Task input -
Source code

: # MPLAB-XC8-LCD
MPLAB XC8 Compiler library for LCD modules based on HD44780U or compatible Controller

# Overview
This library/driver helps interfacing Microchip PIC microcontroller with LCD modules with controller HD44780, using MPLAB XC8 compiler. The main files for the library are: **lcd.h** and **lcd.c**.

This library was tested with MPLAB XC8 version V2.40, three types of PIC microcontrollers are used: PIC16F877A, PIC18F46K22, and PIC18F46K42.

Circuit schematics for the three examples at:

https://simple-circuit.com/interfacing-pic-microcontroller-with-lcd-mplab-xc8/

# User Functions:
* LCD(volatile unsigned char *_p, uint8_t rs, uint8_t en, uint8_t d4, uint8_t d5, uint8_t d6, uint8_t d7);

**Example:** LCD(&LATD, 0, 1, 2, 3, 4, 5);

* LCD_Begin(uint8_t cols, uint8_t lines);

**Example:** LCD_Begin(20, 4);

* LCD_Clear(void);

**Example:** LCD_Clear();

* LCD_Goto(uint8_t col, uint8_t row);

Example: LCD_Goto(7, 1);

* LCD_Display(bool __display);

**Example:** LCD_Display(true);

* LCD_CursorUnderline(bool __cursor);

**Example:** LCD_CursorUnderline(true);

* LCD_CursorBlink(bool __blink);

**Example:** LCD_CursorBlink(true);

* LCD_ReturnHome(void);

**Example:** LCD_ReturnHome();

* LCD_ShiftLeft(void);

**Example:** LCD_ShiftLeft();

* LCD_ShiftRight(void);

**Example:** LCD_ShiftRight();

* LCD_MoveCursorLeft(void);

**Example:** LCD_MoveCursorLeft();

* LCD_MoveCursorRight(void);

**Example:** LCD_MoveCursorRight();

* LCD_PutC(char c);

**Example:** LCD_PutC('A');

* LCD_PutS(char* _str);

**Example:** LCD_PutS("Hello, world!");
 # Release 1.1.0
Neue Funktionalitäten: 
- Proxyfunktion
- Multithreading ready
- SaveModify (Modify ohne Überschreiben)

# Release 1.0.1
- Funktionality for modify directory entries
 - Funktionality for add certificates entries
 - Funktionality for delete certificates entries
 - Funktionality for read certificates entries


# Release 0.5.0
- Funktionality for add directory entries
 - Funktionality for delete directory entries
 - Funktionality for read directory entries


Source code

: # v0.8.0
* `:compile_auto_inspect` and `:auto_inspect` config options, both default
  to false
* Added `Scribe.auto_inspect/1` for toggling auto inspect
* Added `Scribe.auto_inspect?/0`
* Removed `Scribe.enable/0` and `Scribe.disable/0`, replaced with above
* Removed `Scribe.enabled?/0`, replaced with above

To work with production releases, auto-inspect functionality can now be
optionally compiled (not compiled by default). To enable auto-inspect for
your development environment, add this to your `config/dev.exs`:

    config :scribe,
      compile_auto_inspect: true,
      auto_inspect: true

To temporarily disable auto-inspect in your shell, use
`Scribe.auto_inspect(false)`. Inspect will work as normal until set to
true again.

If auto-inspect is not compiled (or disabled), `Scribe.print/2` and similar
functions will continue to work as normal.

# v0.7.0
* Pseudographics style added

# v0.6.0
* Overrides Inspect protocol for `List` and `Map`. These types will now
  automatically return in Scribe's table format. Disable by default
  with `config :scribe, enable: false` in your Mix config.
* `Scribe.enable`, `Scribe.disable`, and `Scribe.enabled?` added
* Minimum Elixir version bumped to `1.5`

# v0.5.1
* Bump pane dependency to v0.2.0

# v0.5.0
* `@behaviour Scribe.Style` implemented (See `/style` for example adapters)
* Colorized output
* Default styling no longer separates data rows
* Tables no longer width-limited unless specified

Your goal - What is the number of lines above that contain "compiled"? Answer with that number only.

Exercise output - 2